| | Been solving koans as of late, I find that with much of the striving-diligence practice (viriya, appamada) there is an increase in heart tension and an increase in strength and will-power (iddhi, indriya, padhana etc). Koans have the opposite effect, they seem to work with my anxiety in such a way that the tension goes away, instead of striving, many opposites and contradictions are taken care of.
I'm reminded of Alan Chapman's tweet that went something like: "If someone born in a dissolving aeon is born ignorant and later attains awakening, does that mean someone who's born in an aeon of expansion is born enlightened only to attain ignorance?"
When I read a koan it just sinks into my heart, I don't really analyze it, but it solves something, it feels nice. It's like the opposite of proliferation, or rumination, where one thought leads to many, in this case, many contradicting thoughts resolve into one.

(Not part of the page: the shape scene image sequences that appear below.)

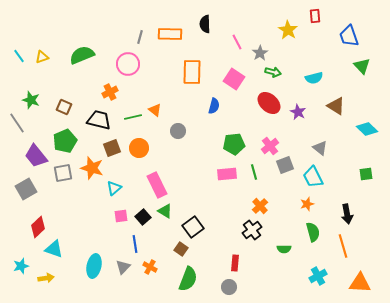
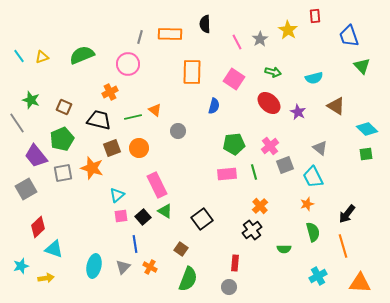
gray star at (260, 53): moved 14 px up
green pentagon at (65, 141): moved 3 px left, 2 px up
green square at (366, 174): moved 20 px up
cyan triangle at (114, 188): moved 3 px right, 7 px down
black arrow at (347, 214): rotated 48 degrees clockwise
black square at (193, 227): moved 9 px right, 8 px up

A trick for koans is somehow to relate things back to "self" constantly, that's usually the case with mathematics wherein edge cases always contain the paradoxes (1, 0 or infinity), for koans, relating them to self seems to produce pseudo-profound answers.
Richard: thanks for the advice, I've noticed that my practice has a strong momentum, but it seems to have reached a dead-end, so I guess I will have to be creating new habits to actually reach new territory.